Crop circles are on the agenda again with today's opening of the film Signs.

The debate rages about how they are made and the waters are muddied still further by a new book that describes many of the images found in Wiltshire fields as being a form of mathematical genius.

SHIRLEY MATHIAS reports

IT was only a question of time before Hollywood got in on the act and a hero played by a movie superstar threw his twopennyworth of speculation into the corn circles debate.

In the movie Signs, which opens in Swindon this week, Mel Gibson plays a pastor and father of two who becomes a farmer after his faith in God is rocked by the death of his wife and is shaken to his roots when a crop circle appears overnight in one of his fields.

Divine intervention? Aliens? The rest of the film is taken up by a search for the answer.

But the pastor-farmer and his kids would not have been so gobsmacked if the script writers had set their farm in Wiltshire instead of the United States. We're used to crop circles around here. They have appeared in the county every summer for at least 20 years.

Now a new book by Nick Kollerstrom, a research fellow at London University, suggests we should be less concerned with possible alien influences and concentrate instead on the genius that goes into their designs.

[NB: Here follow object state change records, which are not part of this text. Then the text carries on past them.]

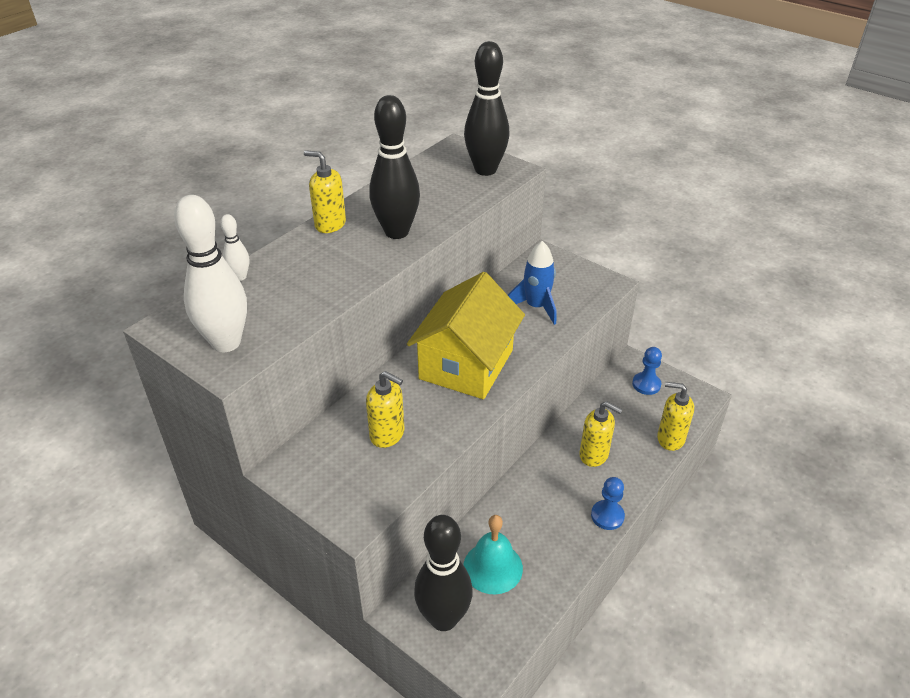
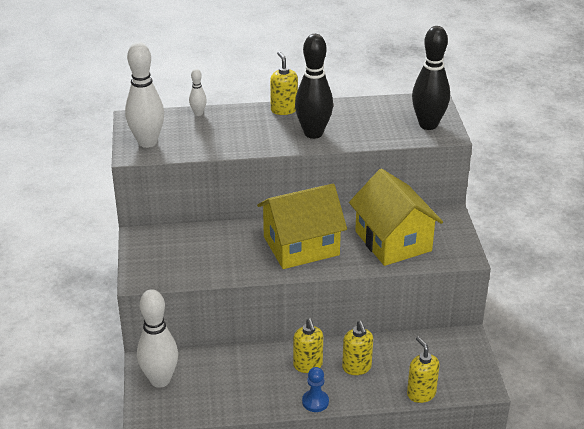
camera: 45 degrees right, 5 degrees down
(387, 434) = (208, 253): yellow soap dispenser -> yellow soap dispenser (308, 365)
(443, 618) = (160, 380): black bowling pin -> white bowling pin
(493, 567) = (216, 377): turquoise bell -> none
(536, 307) = (393, 241): blue rocket -> yellow house
(646, 384) = (455, 355): blue pawn -> none

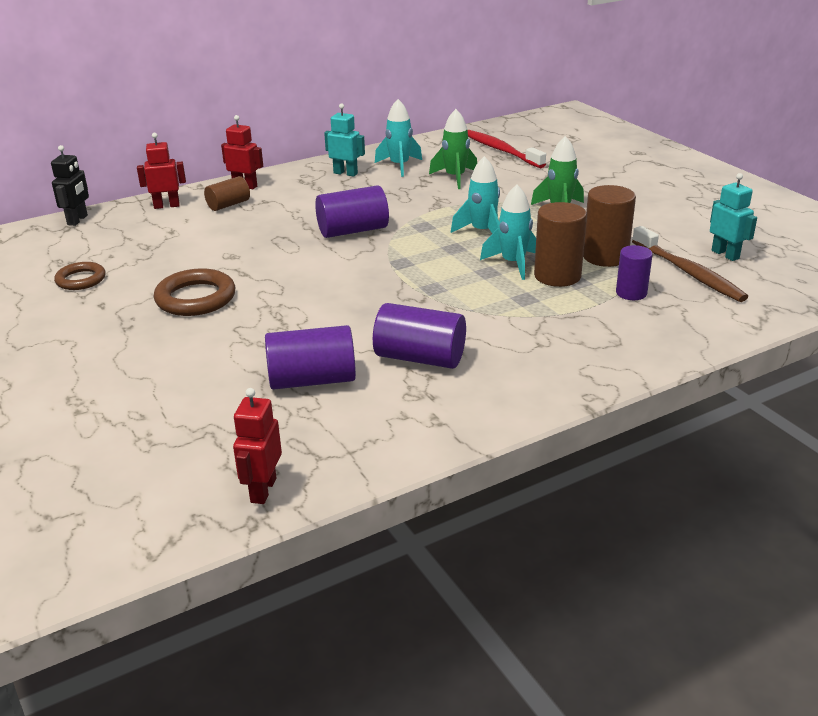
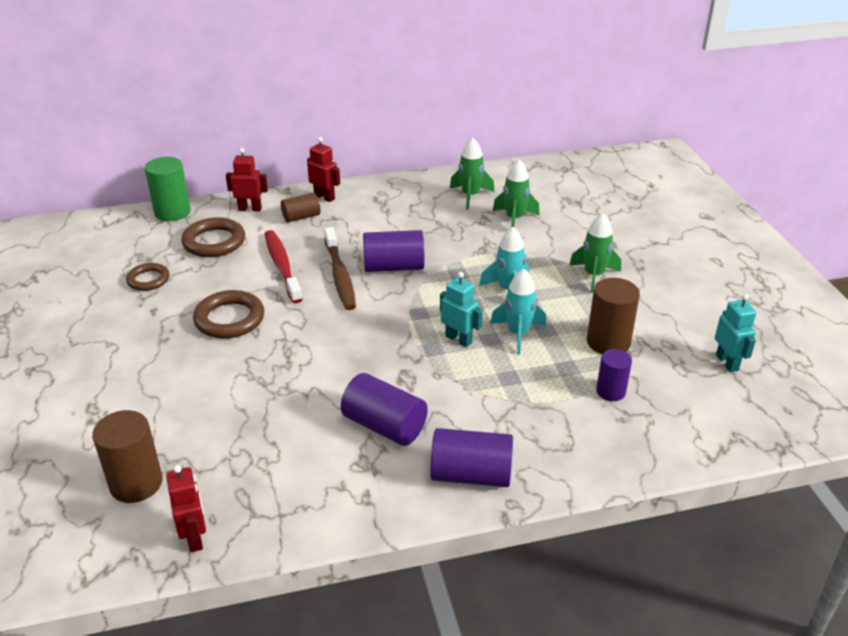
camera: 15 degrees right, 5 degrees up
(78, 220) = (172, 212): black robot -> green cylinder
(141, 238) = (214, 242): none -> brown ring
(263, 490) = (195, 537): red robot -> red robot turned 135 degrees clockwise
(312, 380) = (284, 430): purple cylinder -> purple cylinder (471, 475)
(345, 173) = (418, 196): turquoise robot -> turquoise robot (458, 339)
(399, 166) = (470, 196): turquoise rocket -> green rocket
(501, 150) = (574, 192): red toothbrush -> red toothbrush (282, 266)
(557, 276) = (551, 357): brown cylinder -> brown cylinder (136, 483)
(689, 273) = (679, 378): brown toothbrush -> brown toothbrush (340, 275)

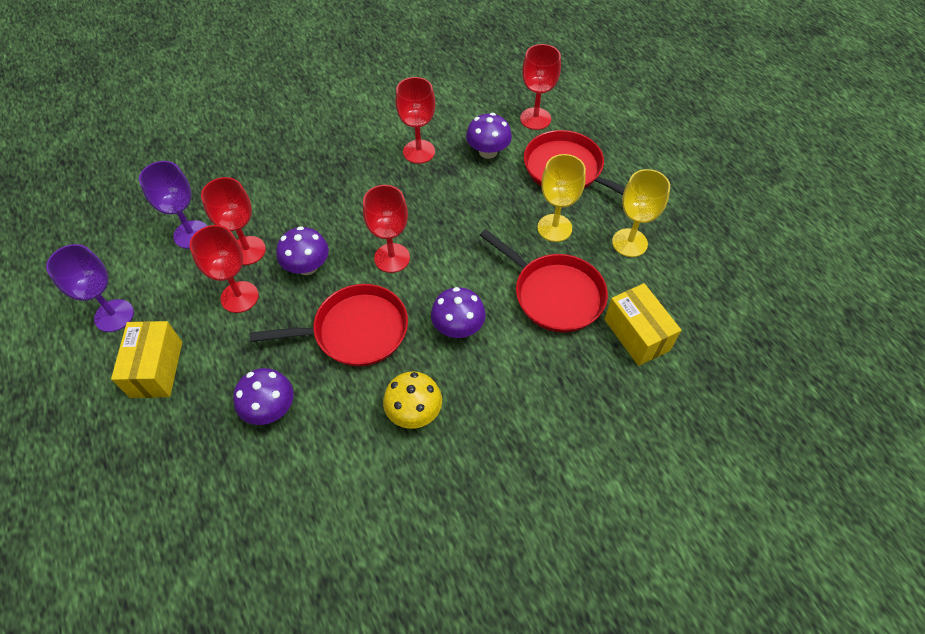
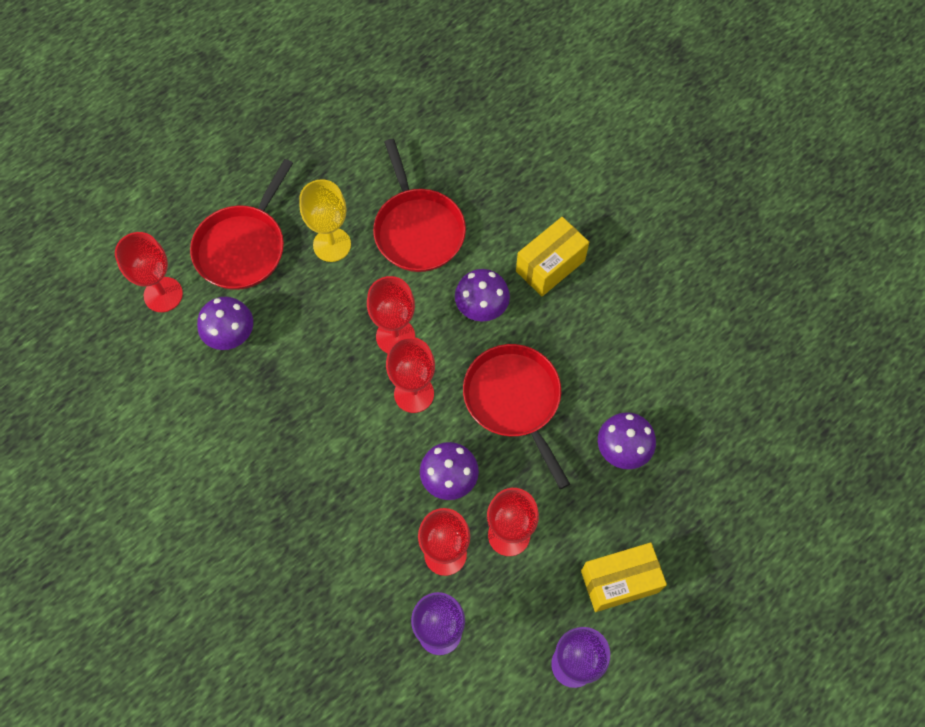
camera: 105 degrees left, 10 degrees up
(414, 412) = (583, 321): yellow mushroom -> none
(419, 152) = (246, 412): red goblet -> red goblet (395, 336)
(555, 294) = (418, 230): red pan -> red pan turned 135 degrees clockwise
(629, 243) = (335, 174): yellow goblet -> none
(636, 334) = (444, 156): yellow box -> yellow box (550, 266)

In Crop Circles The Hidden Form he talks about their "amazingly subtle and beautiful patterns".

And he points out that they incorporate complex geometric forms and mathematical sequences. Here, in the corn circle capital of the world, we have seen asteroid and diamond shapes, heptagons, hexagons, pentagons, pentagrams, snowflakes, triangles, spirals and stars.

They have contained Euclidean principles devised by the Greek mathematician who lived 2,300 years ago, and the designs are becoming steadily more complex each year.

He talks, for instance, about binary fission in a circle that appeared at Stanton St Bernard last summer. About the triune mandala a triangle within a double hexagon at Silbury Hill in June 2000, and the nest of pentagrams which materialised near the same spot just weeks later. In June 1997 the Harlequin, a hypermathematical image involving a triangle and ten circles of six different radii, appeared at Winterbourne Bassett.

It is all way beyond most of us, unless we happen to have an A grade at A-level maths.

But Mr Kollerstrom's theories make sense when you look at the photographs.

You will be disappointed, however, if you hope to find conclusive evidence of who constructs these apparitions at the dead of a midsummer night.

When pressed, he would go only as far as to say: "I don't think many of the circles in my book were man-made. They don't show signs of being man-made."

Writing about the Ninefold Star which was seen at Cherhill in June 1999 he concludes that the circle-makers whoever they were had apparently linked the number nine to the nine moons of gestation. In other words to the 266 days between conception and the average birth.

And an architect, Robin Heath, told him: "If I had 10 surveyors working for me I wouldn't be able to make that in a field in one night."

So the mystery remains.

One thing is clear, however, from Nick Koller-strom's book: if the corn circle creators are hoaxers they must all be brilliant mathematicians with the power to levitate themselves above field level.